(Aufgabe und Anforderungen) Schreiben Sie aus dem Text über den Tod im Horrorfilm den Abschnitt von „Alle Körper sind“ bis „der dazwischen vermittelt.“ wortgetreu ab.

(Text der Seite)
--------------------------------------------------

Tod als Skandal

Amityville Horror, USA 2005, Andrew Douglas

Alle Körper sind entweder tot oder sie werden tot sein. Dafür braucht man nicht mal einen grausamen Mörder: Die Natur wird es mit Sicherheit irgendwann für uns erledigen. Aber sind denn nicht all die angsteinflößenden Mörder der (Horror-)Filmgeschichte vielleicht nur Personifikationen dieser Unabwendbarkeit des natürlichen Todes? Das Offenlegen der verborgenen Zeichen des Todes, die sich hinter dem Lebendigen (manchmal sogar sehr Lebendigen!) aufspüren lassen, ist jedenfalls eines der häufigen Motive des Horrorfilms, das sich sowohl auf visueller als auch auf Handlungsebene entfaltet. Die Grenze zwischen Totem und Lebendigem ist fließend, und der Täter ist derjenige, der dazwischen vermittelt.

Aber trotz der Evidenz der Vergänglichkeit alles Seienden ist der gewaltsame Tod immer ein Skandal, der für die Hinterbliebenen umso schwerer zu bewältigen ist, wenn die Opfer die liebenswertesten und harmlosesten Geschöpfe sind, die man sich nur vorstellen kann, und zwar: Kinder. Sigmund Freud in seinem berühmten Aufsatz „Zeitgemäßes über Krieg und Tod“ (1915) betont die ursprüngliche Zwiespältigkeit unseres Verhältnisses zum Tode: Während der Tod eines Fremden oder Feindes (was zu Urzeiten dasselbe gewesen sein dürfte) im Allgemeinen akzeptiert oder sogar begrüßt werden kann, empfindet man beim Tod einer geliebten Person immer eine Entrüstung, die teilweise aus eigenen Schulgefühlen gegenüber dem Verstorbenen (oder Ermordeten) resultiert, denn Liebe ist nach Freud nur in Kombination mit Hass möglich und so soll jeder schon im Unbewussten seinen Lieben den Tod gewünscht haben.

--------------------------------------------------

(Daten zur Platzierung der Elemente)
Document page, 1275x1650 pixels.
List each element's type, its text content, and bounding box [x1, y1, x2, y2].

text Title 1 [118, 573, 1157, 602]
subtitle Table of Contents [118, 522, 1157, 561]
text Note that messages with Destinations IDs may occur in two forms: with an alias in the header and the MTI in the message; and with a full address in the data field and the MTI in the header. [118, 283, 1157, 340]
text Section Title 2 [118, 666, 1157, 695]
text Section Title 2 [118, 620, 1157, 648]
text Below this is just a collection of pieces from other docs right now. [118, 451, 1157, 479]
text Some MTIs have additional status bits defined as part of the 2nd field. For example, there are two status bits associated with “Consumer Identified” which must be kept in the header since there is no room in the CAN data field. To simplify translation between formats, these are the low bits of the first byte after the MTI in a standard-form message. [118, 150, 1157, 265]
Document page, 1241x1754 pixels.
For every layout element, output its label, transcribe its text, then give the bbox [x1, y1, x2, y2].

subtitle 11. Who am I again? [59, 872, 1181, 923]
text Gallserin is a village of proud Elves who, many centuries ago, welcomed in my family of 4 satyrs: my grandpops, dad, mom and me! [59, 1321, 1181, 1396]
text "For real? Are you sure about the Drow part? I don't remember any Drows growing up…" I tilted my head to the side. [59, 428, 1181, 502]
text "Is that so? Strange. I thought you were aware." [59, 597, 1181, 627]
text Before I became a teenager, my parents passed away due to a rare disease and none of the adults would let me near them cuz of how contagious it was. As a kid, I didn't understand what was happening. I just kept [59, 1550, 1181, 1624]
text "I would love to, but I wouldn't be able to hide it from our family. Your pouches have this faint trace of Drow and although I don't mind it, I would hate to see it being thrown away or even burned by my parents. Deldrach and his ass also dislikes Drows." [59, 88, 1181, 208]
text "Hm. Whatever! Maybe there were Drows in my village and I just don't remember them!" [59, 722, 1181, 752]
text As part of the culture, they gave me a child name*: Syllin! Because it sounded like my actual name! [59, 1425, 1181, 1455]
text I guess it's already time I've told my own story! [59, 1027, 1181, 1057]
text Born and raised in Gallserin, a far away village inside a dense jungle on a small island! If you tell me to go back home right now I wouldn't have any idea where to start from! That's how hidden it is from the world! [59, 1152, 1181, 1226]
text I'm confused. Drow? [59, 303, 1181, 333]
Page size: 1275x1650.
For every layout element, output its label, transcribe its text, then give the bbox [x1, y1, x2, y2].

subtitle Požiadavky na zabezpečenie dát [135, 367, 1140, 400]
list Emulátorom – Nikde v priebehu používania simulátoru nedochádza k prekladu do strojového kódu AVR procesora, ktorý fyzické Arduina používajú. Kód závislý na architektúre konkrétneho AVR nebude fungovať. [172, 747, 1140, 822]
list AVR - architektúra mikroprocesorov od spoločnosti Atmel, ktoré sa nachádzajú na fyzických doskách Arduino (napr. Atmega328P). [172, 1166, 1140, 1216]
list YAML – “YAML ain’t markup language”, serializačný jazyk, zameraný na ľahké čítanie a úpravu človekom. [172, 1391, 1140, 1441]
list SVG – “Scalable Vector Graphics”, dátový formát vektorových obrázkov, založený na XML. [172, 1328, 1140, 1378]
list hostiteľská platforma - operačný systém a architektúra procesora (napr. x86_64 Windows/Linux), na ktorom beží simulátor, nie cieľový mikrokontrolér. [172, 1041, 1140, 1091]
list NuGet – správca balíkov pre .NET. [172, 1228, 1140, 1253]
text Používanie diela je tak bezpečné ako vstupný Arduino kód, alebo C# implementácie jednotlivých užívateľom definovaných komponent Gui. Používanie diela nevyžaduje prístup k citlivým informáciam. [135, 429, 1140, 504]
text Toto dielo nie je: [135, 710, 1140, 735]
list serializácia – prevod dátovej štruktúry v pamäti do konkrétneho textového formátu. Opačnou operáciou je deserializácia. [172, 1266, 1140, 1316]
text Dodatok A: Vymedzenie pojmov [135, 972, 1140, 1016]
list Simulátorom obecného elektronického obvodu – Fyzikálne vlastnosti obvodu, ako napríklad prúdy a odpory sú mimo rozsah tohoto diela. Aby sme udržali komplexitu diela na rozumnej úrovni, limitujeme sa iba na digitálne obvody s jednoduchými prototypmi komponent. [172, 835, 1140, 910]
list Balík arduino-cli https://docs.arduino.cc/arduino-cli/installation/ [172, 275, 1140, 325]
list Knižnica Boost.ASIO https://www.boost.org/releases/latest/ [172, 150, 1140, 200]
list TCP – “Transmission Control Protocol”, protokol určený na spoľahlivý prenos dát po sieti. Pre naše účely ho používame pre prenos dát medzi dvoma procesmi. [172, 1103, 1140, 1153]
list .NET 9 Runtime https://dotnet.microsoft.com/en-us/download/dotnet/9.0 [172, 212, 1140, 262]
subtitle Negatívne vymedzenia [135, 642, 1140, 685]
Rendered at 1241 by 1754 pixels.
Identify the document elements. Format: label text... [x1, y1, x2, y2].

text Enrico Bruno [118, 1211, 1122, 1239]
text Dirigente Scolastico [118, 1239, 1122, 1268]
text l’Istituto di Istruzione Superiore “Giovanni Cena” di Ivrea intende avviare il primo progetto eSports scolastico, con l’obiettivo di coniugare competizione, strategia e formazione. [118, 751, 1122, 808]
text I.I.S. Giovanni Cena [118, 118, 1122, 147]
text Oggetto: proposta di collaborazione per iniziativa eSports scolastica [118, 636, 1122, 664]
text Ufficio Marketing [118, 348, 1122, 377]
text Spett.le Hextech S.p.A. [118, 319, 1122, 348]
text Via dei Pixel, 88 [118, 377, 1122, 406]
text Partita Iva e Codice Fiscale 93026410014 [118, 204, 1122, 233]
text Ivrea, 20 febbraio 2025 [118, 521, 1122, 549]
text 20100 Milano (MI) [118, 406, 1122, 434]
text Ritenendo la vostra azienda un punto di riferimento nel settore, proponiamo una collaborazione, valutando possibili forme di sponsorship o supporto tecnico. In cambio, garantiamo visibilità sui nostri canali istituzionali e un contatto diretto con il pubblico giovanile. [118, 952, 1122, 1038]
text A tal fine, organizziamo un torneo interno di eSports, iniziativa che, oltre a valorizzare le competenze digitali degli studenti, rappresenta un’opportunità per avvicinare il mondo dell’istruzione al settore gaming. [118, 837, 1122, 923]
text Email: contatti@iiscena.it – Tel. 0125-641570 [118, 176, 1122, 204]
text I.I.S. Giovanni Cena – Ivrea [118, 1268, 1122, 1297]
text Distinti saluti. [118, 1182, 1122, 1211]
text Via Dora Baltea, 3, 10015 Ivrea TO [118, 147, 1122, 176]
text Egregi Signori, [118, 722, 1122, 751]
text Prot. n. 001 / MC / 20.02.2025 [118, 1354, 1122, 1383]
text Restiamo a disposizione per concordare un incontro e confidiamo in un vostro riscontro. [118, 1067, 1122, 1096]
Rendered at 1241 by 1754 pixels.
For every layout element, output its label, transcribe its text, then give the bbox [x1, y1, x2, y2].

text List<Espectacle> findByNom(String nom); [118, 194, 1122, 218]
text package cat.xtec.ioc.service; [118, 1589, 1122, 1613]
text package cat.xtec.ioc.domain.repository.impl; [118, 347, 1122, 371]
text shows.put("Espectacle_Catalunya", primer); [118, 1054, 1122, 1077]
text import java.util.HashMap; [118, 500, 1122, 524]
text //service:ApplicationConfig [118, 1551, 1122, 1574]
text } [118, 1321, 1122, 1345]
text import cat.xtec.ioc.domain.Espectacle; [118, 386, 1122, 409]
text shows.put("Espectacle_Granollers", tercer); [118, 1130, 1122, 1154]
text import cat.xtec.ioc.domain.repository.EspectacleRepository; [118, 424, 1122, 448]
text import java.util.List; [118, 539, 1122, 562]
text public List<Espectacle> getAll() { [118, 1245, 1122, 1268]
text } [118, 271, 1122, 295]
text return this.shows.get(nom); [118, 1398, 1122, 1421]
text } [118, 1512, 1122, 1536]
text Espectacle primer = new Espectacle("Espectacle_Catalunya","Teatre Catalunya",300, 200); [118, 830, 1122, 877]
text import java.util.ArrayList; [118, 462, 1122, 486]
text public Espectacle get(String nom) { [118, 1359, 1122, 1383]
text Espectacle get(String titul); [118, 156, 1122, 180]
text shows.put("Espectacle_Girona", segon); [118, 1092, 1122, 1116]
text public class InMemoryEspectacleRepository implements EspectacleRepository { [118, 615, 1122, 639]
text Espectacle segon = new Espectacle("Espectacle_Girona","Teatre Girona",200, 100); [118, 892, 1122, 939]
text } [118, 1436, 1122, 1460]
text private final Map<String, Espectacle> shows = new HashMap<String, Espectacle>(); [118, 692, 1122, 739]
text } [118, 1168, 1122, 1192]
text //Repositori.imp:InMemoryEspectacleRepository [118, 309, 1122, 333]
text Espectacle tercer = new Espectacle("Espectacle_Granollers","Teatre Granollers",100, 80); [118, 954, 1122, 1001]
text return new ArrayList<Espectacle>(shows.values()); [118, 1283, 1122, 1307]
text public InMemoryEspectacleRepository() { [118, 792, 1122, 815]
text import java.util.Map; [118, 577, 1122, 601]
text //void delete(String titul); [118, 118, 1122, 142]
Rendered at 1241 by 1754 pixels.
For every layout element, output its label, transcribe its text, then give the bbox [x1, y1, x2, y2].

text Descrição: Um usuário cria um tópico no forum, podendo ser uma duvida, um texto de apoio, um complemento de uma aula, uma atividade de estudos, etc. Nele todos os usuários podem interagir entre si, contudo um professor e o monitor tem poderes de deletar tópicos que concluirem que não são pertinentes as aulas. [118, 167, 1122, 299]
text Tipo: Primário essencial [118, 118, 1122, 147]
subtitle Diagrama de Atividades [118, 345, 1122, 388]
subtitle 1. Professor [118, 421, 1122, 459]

--------------------------------------------------

(Ergebnis der Aufgabe)
Alle Körper sind entweder tot oder sie werden tot sein. Dafür braucht man nicht mal einen grausamen Mörder: Die Natur wird es mit Sicherheit irgendwann für uns erledigen. Aber sind denn nicht all die angsteinflößenden Mörder der (Horror-)Filmgeschichte vielleicht nur Personifikationen dieser Unabwendbarkeit des natürlichen Todes? Das Offenlegen der verborgenen Zeichen des Todes, die sich hinter dem Lebendigen (manchmal sogar sehr Lebendigen!) aufspüren lassen, ist jedenfalls eines der häufigen Motive des Horrorfilms, das sich sowohl auf visueller als auch auf Handlungsebene entfaltet. Die Grenze zwischen Totem und Lebendigem ist fließend, und der Täter ist derjenige, der dazwischen vermittelt.